Deep inside, Jess started to bleed. She wanted to go to father and daughter, wrap her arms around man and child and join in the reunion, but knew she had no place there. Her role in Liam’s life had come to an end.

“Let me look at you,” he said in a voice more tender than Jess had ever heard. He pulled back and brushed the long, tangled hair from Emily’s cheeks, then gently framed her face in his big hands. “This is a lot to take in. Are you okay?”

Emily’s blue eyes filled with another flood of tears. “I didn’t know if he’d hurt you, Dad. I was scared that maybe—”

“Shh,” he said, pulling her back for another hug. “Everything’s okay now.”

And it was.

Jess looked away from the painfully tender scene and headed outside. The sun was setting, putting on a spectacular show of pink and red swirls. She dug deep to find the expression of a cop in control, not a woman whose heart was breaking.

“Jessie?” Commander McKnight intercepted her before she made it halfway down the walk. “You okay?”

She forced a smile. “I’m not the one whose temple is bleeding.”

McKnight frowned. “He got me good.

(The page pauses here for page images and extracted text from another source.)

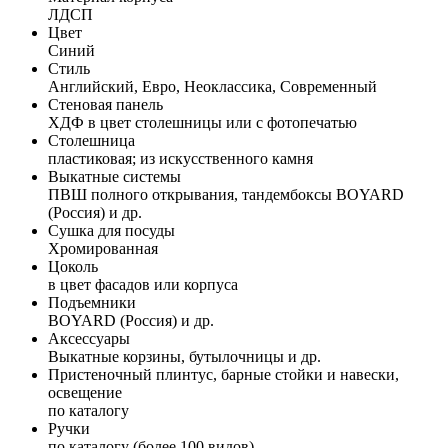
ЛДСП
Цвет
Синий
Стиль
Английский, Евро, Неоклассика, Современный
Стеновая панель
ХДФ в цвет столешницы или с фотопечатью
Столешница
пластиковая; из искусственного камня
Выкатные системы
ПВШ полного открывания, тандембоксы BOYARD
(Россия) и др.
Сушка для посуды
Хромированная
Цоколь
в цвет фасадов или корпуса
Подъемники
BOYARD (Россия) и др.
Аксессуары
Выкатные корзины, бутылочницы и др.
Пристеночный плинтус, барные стойки и навески,
освещение
по каталогу
Ручки
по каталогу (более 100 видов)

I only took my eye off him for one second, and he was off.”

“I should have
figured
it out sooner.” She ground the words out. “I knew Kirby resented Liam, but I didn’t realize it went beyond the bounds of the law.”

“How could you have? He was your partner. You trusted him, and he used that against you. He knew how you thought, used that to stay one step ahead. You didn’t know there was a connection between Kirby and the past, did you?”

“I was so close,” she said. So close to uncovering the truth. Just a few more hours… “If I’d just reviewed Dad’s files earlier, I’m willing to bet there’s an interview with Kirby, and I would have known there was a link. None of this—”

“Don’t beat yourself up over something none of us saw.”

“This explains so much, though!” And it did. Long’s duplicity explained the oddities that had eaten at her from day one of this case. “Why Emily’s disappearance looked like a runaway at first. Why Liam found Adam Braxton before we did. Why that first note went to my house, not Liam’s. Kirby set us all up, kept everyone off balance. He threw suspicion in so many directions, no one looked in the right place.”

“I have to admit, when Armstrong called, I thought he was out of his mind.”

“Liam called?”

“Found the notes from your interview with Carson Manning on your desk, saw a note from Kirby signed with his initials.”

“K.L.,” Jess repeated, stunned. She remembered Carson Manning using the name. “Kale.”